João Francisco Dias e seu neto Nícolas Kairalla Dias
Por: Sandro Dias

Segundo ele, a gastronomia é sem dúvida um mecanismo sofisticado que implica em distinção social, em relações de poder e coisas que são acessíveis ou não são a maioria da população, porém, o fato de ela estar em todos os lugares, se comunicar com as pessoas e ter uma certa visibilidade também pode torná-la um veículo de disseminação de determinados valores. “Então, por exemplo, se a dona de casa e o trabalhador mais simples tem contato com esse tipo de conhecimento por meio da educação do gosto nas escolas ou mesmo por meio da mídia, ele vai, no caso dessas iniciativas sustentáveis, ver a valorização das feiras dos produtores locais, daquelas coisas que ele julga trivial e até menos importante e essa valorização vai acabar impactando positivamente para o uso desses produtos”, pontua Dias. Esse processo, conclui, é, em certo sentido, um processo de desglobalização, ou seja, uma preocupação com aquilo que está no entorno, promovendo os produtos locais e a agricultura familiar ao invés dos grandes sistemas de produção e consumo que, além de tudo, geram um índice absurdo de desperdício.
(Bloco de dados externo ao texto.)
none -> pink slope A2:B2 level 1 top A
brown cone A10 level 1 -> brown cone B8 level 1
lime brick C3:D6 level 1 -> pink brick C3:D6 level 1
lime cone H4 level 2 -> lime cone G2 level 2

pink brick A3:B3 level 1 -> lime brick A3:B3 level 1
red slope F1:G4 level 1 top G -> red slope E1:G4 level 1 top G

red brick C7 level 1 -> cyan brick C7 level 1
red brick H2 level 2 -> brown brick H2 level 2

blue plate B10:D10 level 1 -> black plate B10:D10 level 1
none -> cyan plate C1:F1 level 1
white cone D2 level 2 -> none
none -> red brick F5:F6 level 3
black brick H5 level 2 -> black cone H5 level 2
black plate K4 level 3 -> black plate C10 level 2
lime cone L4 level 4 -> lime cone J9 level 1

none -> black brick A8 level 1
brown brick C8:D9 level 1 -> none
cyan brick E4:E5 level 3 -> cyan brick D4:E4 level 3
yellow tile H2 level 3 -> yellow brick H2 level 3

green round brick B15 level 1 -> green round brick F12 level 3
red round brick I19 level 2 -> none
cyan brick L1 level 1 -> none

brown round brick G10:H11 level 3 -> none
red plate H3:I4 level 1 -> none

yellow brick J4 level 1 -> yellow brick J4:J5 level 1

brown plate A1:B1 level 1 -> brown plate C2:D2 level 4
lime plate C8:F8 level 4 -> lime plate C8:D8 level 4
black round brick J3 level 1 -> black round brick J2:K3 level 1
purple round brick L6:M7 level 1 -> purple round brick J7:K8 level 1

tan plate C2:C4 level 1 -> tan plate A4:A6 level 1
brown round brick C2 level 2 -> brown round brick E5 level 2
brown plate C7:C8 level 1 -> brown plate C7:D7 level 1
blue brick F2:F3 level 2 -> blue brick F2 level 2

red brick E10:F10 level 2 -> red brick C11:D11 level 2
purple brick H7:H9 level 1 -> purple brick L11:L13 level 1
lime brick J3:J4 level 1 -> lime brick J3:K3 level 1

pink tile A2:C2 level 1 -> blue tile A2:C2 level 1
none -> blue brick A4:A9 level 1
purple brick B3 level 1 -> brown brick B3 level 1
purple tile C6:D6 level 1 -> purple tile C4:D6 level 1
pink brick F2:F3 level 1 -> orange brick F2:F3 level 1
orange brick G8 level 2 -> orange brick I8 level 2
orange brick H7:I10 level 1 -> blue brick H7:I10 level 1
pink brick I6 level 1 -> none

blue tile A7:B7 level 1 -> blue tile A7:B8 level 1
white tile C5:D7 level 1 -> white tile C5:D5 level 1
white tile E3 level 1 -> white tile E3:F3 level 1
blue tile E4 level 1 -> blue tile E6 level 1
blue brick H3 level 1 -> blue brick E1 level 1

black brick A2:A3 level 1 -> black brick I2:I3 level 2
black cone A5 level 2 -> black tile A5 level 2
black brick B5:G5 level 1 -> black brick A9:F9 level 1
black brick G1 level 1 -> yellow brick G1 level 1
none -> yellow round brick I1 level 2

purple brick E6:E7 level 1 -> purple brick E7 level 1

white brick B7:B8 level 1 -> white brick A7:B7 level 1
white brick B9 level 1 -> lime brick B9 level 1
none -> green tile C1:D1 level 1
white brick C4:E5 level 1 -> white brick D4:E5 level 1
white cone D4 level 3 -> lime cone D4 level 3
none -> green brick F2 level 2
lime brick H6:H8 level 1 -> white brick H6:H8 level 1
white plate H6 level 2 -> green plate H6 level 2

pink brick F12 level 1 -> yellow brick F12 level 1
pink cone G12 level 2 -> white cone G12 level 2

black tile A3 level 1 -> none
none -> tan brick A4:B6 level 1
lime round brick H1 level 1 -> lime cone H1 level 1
É importante dizer que quando se fala de gastronomia pode até parecer algo supérfluo ou um conhecimento que não é sério, mas o que comemos é uma das coisas mais sérias que existem. “Estamos diante de um paradigma dominante representado pelo grande sistema de produção e consumo de alimentos, mas podemos caminhar sim para um paradigma novo, emergente que possa revolucionar a nossa relação com os alimentos”, afirma o pesquisador. Assim, é preciso cada vez mais conhecimento da história da alimentação e repensar o modo como a gastronomia vem sendo utilizada, sendo que isso pode não só fortalecer essas pequenas cadeias produtivas, mas reabilitar muito da cultura brasileira, de comunidades indígenas e remanescentes quilombolas, além dos saberes tradicionais.